If the whole Equifax debacle changes anything at all, it should be the public perception of what a responsible disclosure looks like in the wake of a devastating data breach.
That's a lesson that, incredibly, Whole Foods seems determined to ignore.
It's been 12 days since Whole Foods first disclosed that its point-of-sale systems were compromised, leaving an untold number of credit card holders at risk. The following day, Gizmodo reported that as many as 117 venues may have been impacted. At the same time, the company, which was recently acquired by Amazon, set up a website that allows the public to see which stores are involved. But since then, the company has gone dark.
To date, Whole Foods' initial statement on September 28 represents the entirety of its public disclosure. In an email to Gizmodo today, the company again declined to say when the company first discovered the breach. Did it wait days, weeks or months to notify the public? That is information Whole Foods has readily on hand and is refusing to divulge. The supermarket chain has further refused to say whether any potentially compromised customers have been contacted individually.
In many ways, Whole Foods is offering the public even less information than Equifax did in the days following its data breach announcement, which Equifax is universally recognised for having totally borked.

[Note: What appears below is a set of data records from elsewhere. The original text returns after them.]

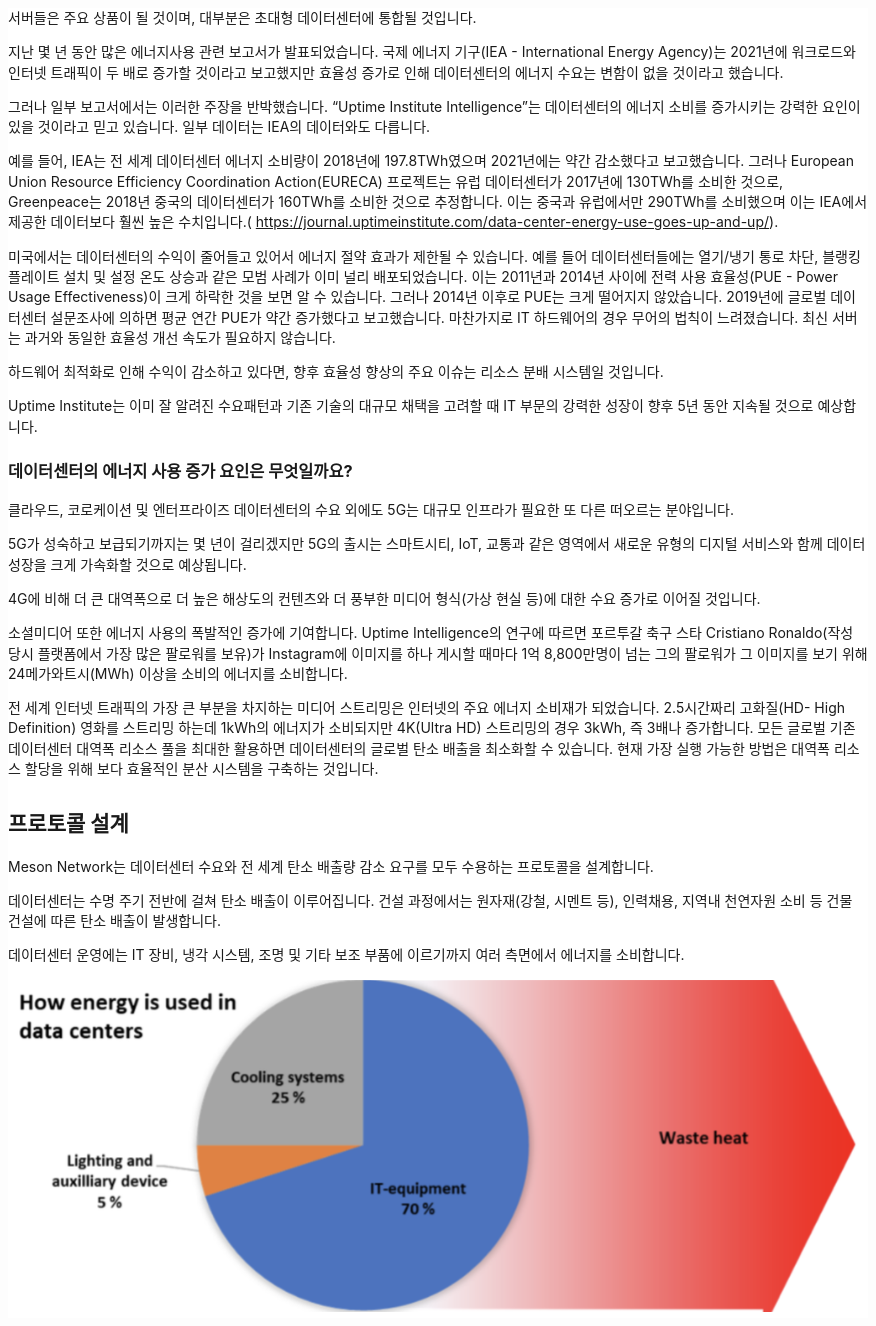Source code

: 서버들은 주요 상품이 될 것이며, 대부분은 초대형 데이터센터에 통합될 것입니다.

지난 몇 년 동안 많은 에너지사용 관련 보고서가 발표되었습니다. 국제 에너지 기구(IEA - International Energy Agency)는 2021년에 워크로드와 인터넷 트래픽이 두 배로 증가할 것이라고 보고했지만 효율성 증가로 인해 데이터센터의 에너지 수요는 변함이 없을 것이라고 했습니다.

그러나 일부 보고서에서는 이러한 주장을 반박했습니다. “Uptime Institute Intelligence”는 데이터센터의 에너지 소비를 증가시키는 강력한 요인이 있을 것이라고 믿고 있습니다. 일부 데이터는 IEA의 데이터와도 다릅니다.

예를 들어, IEA는 전 세계 데이터센터 에너지 소비량이 2018년에 197.8TWh였으며 2021년에는 약간 감소했다고 보고했습니다. 그러나 European Union Resource Efficiency Coordination Action(EURECA) 프로젝트는 유럽 데이터센터가 2017년에 130TWh를 소비한 것으로, Greenpeace는 2018년 중국의 데이터센터가 160TWh를 소비한 것으로 추정합니다. 이는 중국과 유럽에서만 290TWh를 소비했으며 이는 IEA에서 제공한 데이터보다 훨씬 높은 수치입니다.( https://journal.uptimeinstitute.com/data-center-energy-use-goes-up-and-up/).

미국에서는 데이터센터의 수익이 줄어들고 있어서 에너지 절약 효과가 제한될 수 있습니다. 예를 들어 데이터센터들에는 열기/냉기 통로 차단, 블랭킹 플레이트 설치 및 설정 온도 상승과 같은 모범 사례가 이미 널리 배포되었습니다. 이는 2011년과 2014년 사이에 전력 사용 효율성(PUE - Power Usage Effectiveness)이 크게 하락한 것을 보면 알 수 있습니다. 그러나 2014년 이후로 PUE는 크게 떨어지지 않았습니다. 2019년에 글로벌 데이터센터 설문조사에 의하면 평균 연간 PUE가 약간 증가했다고 보고했습니다. 마찬가지로 IT 하드웨어의 경우 무어의 법칙이 느려졌습니다. 최신 서버는 과거와 동일한 효율성 개선 속도가 필요하지 않습니다.

하드웨어 최적화로 인해 수익이 감소하고 있다면, 향후 효율성 향상의 주요 이슈는 리소스 분배 시스템일 것입니다.

Uptime Institute는 이미 잘 알려진 수요패턴과 기존 기술의 대규모 채택을 고려할 때 IT 부문의 강력한 성장이 향후 5년 동안 지속될 것으로 예상합니다.

### 데이터센터의 에너지 사용 증가 요인은 무엇일까요?

클라우드, 코로케이션 및 엔터프라이즈 데이터센터의 수요 외에도 5G는 대규모 인프라가 필요한 또 다른 떠오르는 분야입니다.

5G가 성숙하고 보급되기까지는 몇 년이 걸리겠지만 5G의 출시는 스마트시티, IoT, 교통과 같은 영역에서 새로운 유형의 디지털 서비스와 함께 데이터 성장을 크게 가속화할 것으로 예상됩니다.

4G에 비해 더 큰 대역폭으로 더 높은 해상도의 컨텐츠와 더 풍부한 미디어 형식(가상 현실 등)에 대한 수요 증가로 이어질 것입니다.

소셜미디어 또한 에너지 사용의 폭발적인 증가에 기여합니다. Uptime Intelligence의 연구에 따르면 포르투갈 축구 스타 Cristiano Ronaldo(작성 당시 플랫폼에서 가장 많은 팔로워를 보유)가 Instagram에 이미지를 하나 게시할 때마다 1억 8,800만명이 넘는 그의 팔로워가 그 이미지를 보기 위해 24메가와트시(MWh) 이상을 소비의 에너지를 소비합니다.

전 세계 인터넷 트래픽의 가장 큰 부분을 차지하는 미디어 스트리밍은 인터넷의 주요 에너지 소비재가 되었습니다. 2.5시간짜리 고화질(HD- High Definition) 영화를 스트리밍 하는데 1kWh의 에너지가 소비되지만 4K(Ultra HD) 스트리밍의 경우 3kWh, 즉 3배나 증가합니다. 모든 글로벌 기존 데이터센터 대역폭 리소스 풀을 최대한 활용하면 데이터센터의 글로벌 탄소 배출을 최소화할 수 있습니다. 현재 가장 실행 가능한 방법은 대역폭 리소스 할당을 위해 보다 효율적인 분산 시스템을 구축하는 것입니다.

## 프로토콜 설계

Meson Network는 데이터센터 수요와 전 세계 탄소 배출량 감소 요구를 모두 수용하는 프로토콜을 설계합니다.

데이터센터는 수명 주기 전반에 걸쳐 탄소 배출이 이루어집니다. 건설 과정에서는 원자재(강철, 시멘트 등), 인력채용, 지역내 천연자원 소비 등 건물 건설에 따른 탄소 배출이 발생합니다.

데이터센터 운영에는 IT 장비, 냉각 시스템, 조명 및 기타 보조 부품에 이르기까지 여러 측면에서 에너지를 소비합니다.

![](./assets/03.png)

For the most part, the company has limited its disclosure to information that downplays the potential impact of the breach. It will say, for instance, that checkout systems in the grocery sections of the stores were not impacted. It is also careful to emphasise that "about 117 venues" does not equal 117 stores; the breach, Whole Foods says, only affected customers of in-store taprooms and restaurants, and some stores contain both. It was quick to note that the breach did not involve any of Amazon's systems.
From that, we know Whole Foods has determined at least which systems were breached. The question is now whether the company is even aware of how long its systems were infiltrated — if that is indeed the case. If it had that information, it should be easily to calculate how many of its customers may be impacted overall.
Nearly two weeks ago, Whole Foods announced that it had enlisted the help of a leading cyber security forensics firm. One would expect by now that investigators would have a rough idea of when the breach occurred. If so, Whole Foods is simply withhold the grisly details from the public. There's no way to know, of course, because the company declines to address any questions about the breach's reach or its genesis.
Whole Foods did say that it was cooperating with law enforcement as part of an ongoing investigation. Presumably, this means the FBI is involved; the bureau has declined to confirm or deny its involvement, however, citing an official policy that on occasion it ignores.
Remaining quiet about the breach is an effective PR strategy: The incident has all but disappeared from the news, save a handful of local reports noting that neighbourhood stores were involved. But there's a wealth of essential details missing — questions likely to be raised by frustrated readers, which reporters cannot answer, thanks to Whole Foods' silence: How many people were affected by this breach? And what should they do about it?
The website set up by Whole Foods does not include any instructions whatsoever for consumers who recently visited one of the affected venues. If you think your credit card might've been compromised, there's no number to call, no form to fill out; the page doesn't even recommend that customers contact their banks about fraud-prevention measures.
At best, Whole Foods' effort to assist its customers in the wake of this breach appears lazy — at worst, it invites accusations of negligence. More than a week ago, Rep Diana DeGette told Gizmodo that Whole Foods needed to "tell the whole truth about this incident, and soon". So far, that hasn't come to pass.
"Data exposures are capable of affecting a larger number of people and businesses than ever before," Mike Baukes, co-CEO of the cyber resiliency firm UpGuard, told Gizmodo. "With such incidents occurring at an epidemic-scale, it is clear that practices surrounding incident response and public disclosure need to change. Enterprises must handle any internal data with the utmost care; should those standards fail to maintain data integrity, affected customers and partners must be informed quickly to allow them to ascertain if their information was compromised."
In the aftermath of a data breach, what a company won't say is just as important as the information it's willing to divulge. "A truly cyber resilient organisation understands that rapid response and remediation is essential in surviving in a digital world," Baukes added.
Cybersecurity researcher Troy Hunt, who runs the data breach notification service Have I Been Pwned?, told Gizmodo that Whole Foods' refusal to disclose when it had learned of the breach was "woeful", "disappointing", and did little to restore trust in the company.
"There are certainly aspects of a breach a company may quite rightly not disclose (for example anything that might hamper an ongoing investigation such as whether they have identified the attacker), but refusing to state when the incident happened or if people have been contacted seems deliberately deceitful," he said. "I can't think of any good reason to take that position."
Earlier today, Hunt publicly praised the comment service Disqus for acting swiftly to mitigate a data breach disclosed late last week. The company began contacting users and resetting their passwords less than 24 hours after Hunt's notification.
An Amazon spokesperson did not immediately respond to a request for comment.